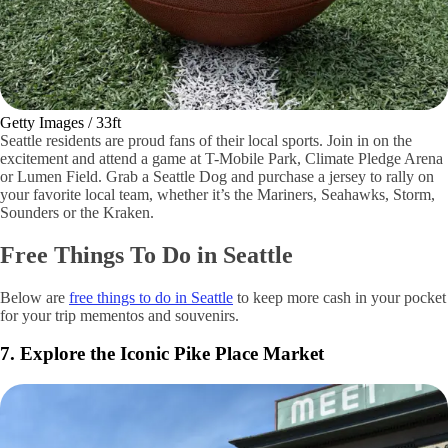
Getty Images / 33ft
Seattle residents are proud fans of their local sports. Join in on the
excitement and attend a game at T-Mobile Park, Climate Pledge Arena
or Lumen Field. Grab a Seattle Dog and purchase a jersey to rally on
your favorite local team, whether it’s the Mariners, Seahawks, Storm,
Sounders or the Kraken.
Free Things To Do in Seattle
Below are
free things to do in Seattle
to keep more cash in your pocket
for your trip mementos and souvenirs.
7. Explore the Iconic Pike Place Market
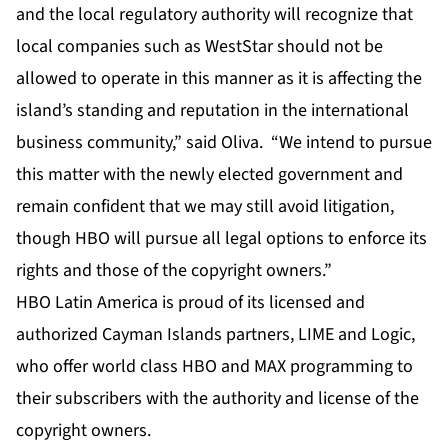
and the local regulatory authority will recognize that
local companies such as WestStar should not be
allowed to operate in this manner as it is affecting the
island’s standing and reputation in the international
business community,” said Oliva. “We intend to pursue
this matter with the newly elected government and
remain confident that we may still avoid litigation,
though HBO will pursue all legal options to enforce its
rights and those of the copyright owners.”
HBO Latin America is proud of its licensed and
authorized Cayman Islands partners, LIME and Logic,
who offer world class HBO and MAX programming to
their subscribers with the authority and license of the
copyright owners.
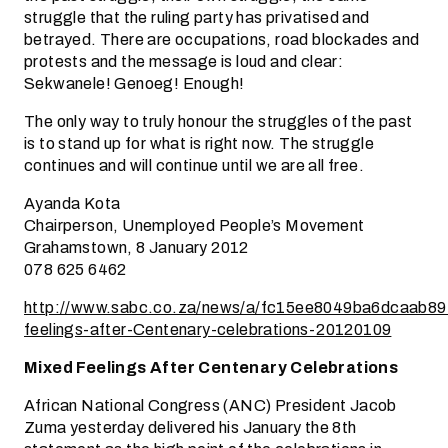
struggle that the ruling party has privatised and
betrayed. There are occupations, road blockades and
protests and the message is loud and clear:
Sekwanele! Genoeg! Enough!
The only way to truly honour the struggles of the past
is to stand up for what is right now. The struggle
continues and will continue until we are all free.
Ayanda Kota
Chairperson, Unemployed People’s Movement
Grahamstown, 8 January 2012
078 625 6462
http://www.sabc.co.za/news/a/fc15ee8049ba6dcaab8
feelings-after-Centenary-celebrations-20120109
Mixed Feelings After Centenary Celebrations
African National Congress (ANC) President Jacob
Zuma yesterday delivered his January the 8th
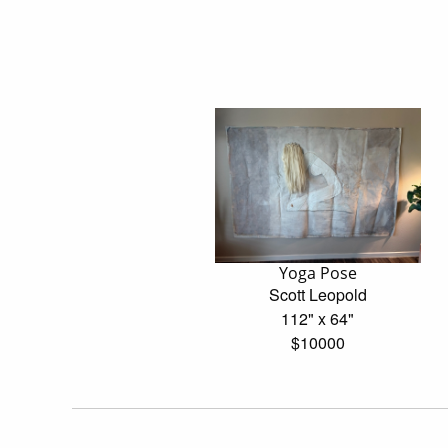
Yoga Pose
Scott Leopold
112" x 64"
$10000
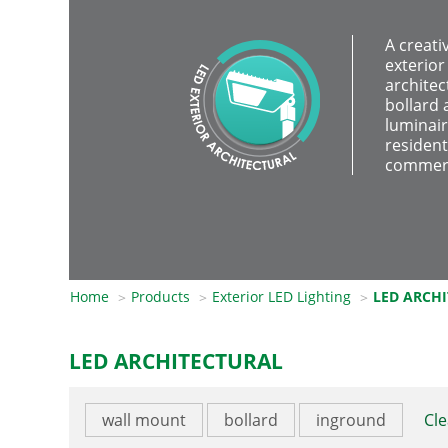
A creati
exterior
architec
bollard 
luminair
resident
commerc
Home
Products
Exterior LED Lighting
LED ARCH
LED ARCHITECTURAL
wall mount
bollard
inground
Cle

*WORK TASK:* Exercise for the records above: copy only the lines from the one with "7. Explore the Iconic Pike Place Market" to the one with "island’s standing and", both ends kept, and drop the pictures.

*TASK RESULT:*
7. Explore the Iconic Pike Place Market
and the local regulatory authority will recognize that
local companies such as WestStar should not be
allowed to operate in this manner as it is affecting the
island’s standing and reputation in the international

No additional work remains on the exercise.